Work instruction 1: From the forum thread on bank lending, return the passage starting at "The annoying thing" and ending at "themselves to lend.", copied word for word.
Work instruction 2: Write the next part of the forum discussion about banks and bad debt, picking up after its last line.

Selected text:
════════════════════

The annoying thing is that the banks are making record profits so will undoubtedly be able to absorb huge levels of bad debt before they really start to panic and tighten their belts. They are still falling over themselves to lend.

Monday, July 3, 2006 12:47PM Report Comment
 

4. inbreda said...

I disagree Tyrell. They CAN absorb big losses, but they WON'T.

In recent history, they've been able to lend massive amounts of money to absolutely anyone and bad debts were still low. When people start defaulting, they COULD absorb the loss, but as they are chasing big profits they won't. If it becomes obvious that lending to someone will turn into a loss they will not lend. Someone who was safe before, is not necessarily safe now. Someone with equity before does not necessarily have equity any more. House prices haven't risen significantly over the last year +, and that fact alone is likely to lead to a tightening of credit and increased bad debts.

Monday, July 3, 2006 12:52PM Report Comment
 

5. tyrellcorporation said...

Surely there is a trade-off for the banks though and an optimal tipping point is reached when the profits to be made from lending are being cancelled out by debt defaults. I reckon we are still miles away from this situation...

Monday, July 3, 2006 02:03PM Report Comment
 

6. inbreda said...

That's my point- the banks aren't going to wait until they are making zero profit before they tighten credit.

They cannot afford to report huge bad debts to the City, and they can't do anything about money already lent, which puts disproportionate pressure on funds that they lend in the future to be excessively free of bad debt. Given the huge pressure so many people are under - and they can't bail themselves out by borrowing against house value - there will have to be massive belt tightning

Monday, July 3, 2006 03:13PM Report Comment
 

7. Ticktock said...

════════════════════

The data:
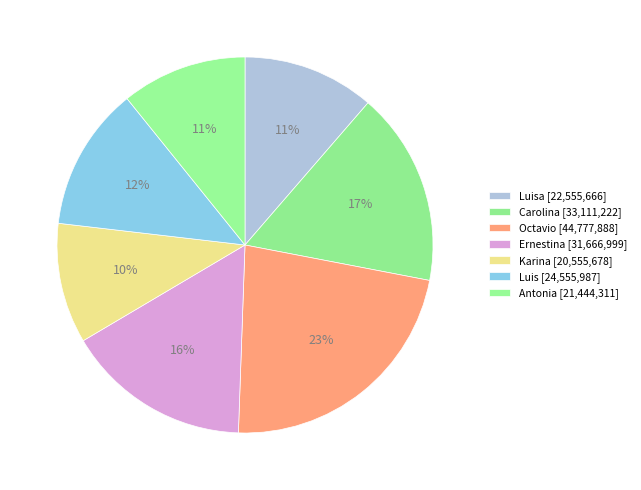

Count the number of slices in the pie.

7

════════════════════

Response box 1:
The annoying thing is that the banks are making record profits so will undoubtedly be able to absorb huge levels of bad debt before they really start to panic and tighten their belts. They are still falling over themselves to lend.

Response box 2:
"they can't do anything about money already lent"

Credit/loan dirivitives enable the banks to sell on the risk of the debts already on their books to other investors. This is why volume growth is so important to them, because of the explosion of demand in the dirivitives markets. The 'collateral' damage done via this irrisponsible practice means a great deal less to the Banks shareholders than does the size of the annual dividend payment.

They learned lessons from the Banking 'problems' faced in Japan over the last decade, and much of the bad debt has either been sold on, or at the very least hedged.

Monday, July 3, 2006 05:39PM Report Comment
 

8. inbreda said...

Very true Ticktock.

But the demand can wane or the price change, and will if the proportion of bad debt increases. Same result.

Monday, July 3, 2006 06:42PM Report Comment
 

9. Miniftse said...

I think you need a lot of debt before it becomes unpayable (not uncomfortable), I'm not sure banks have overlent as a business. If they lend someone on 20k a year a 100k, at an interest rate of 6% the individual can manage to repay 6k a year. The bank has a 2k a year income stream from that person for the next 50-70 years (assuming they can borrow at 4%).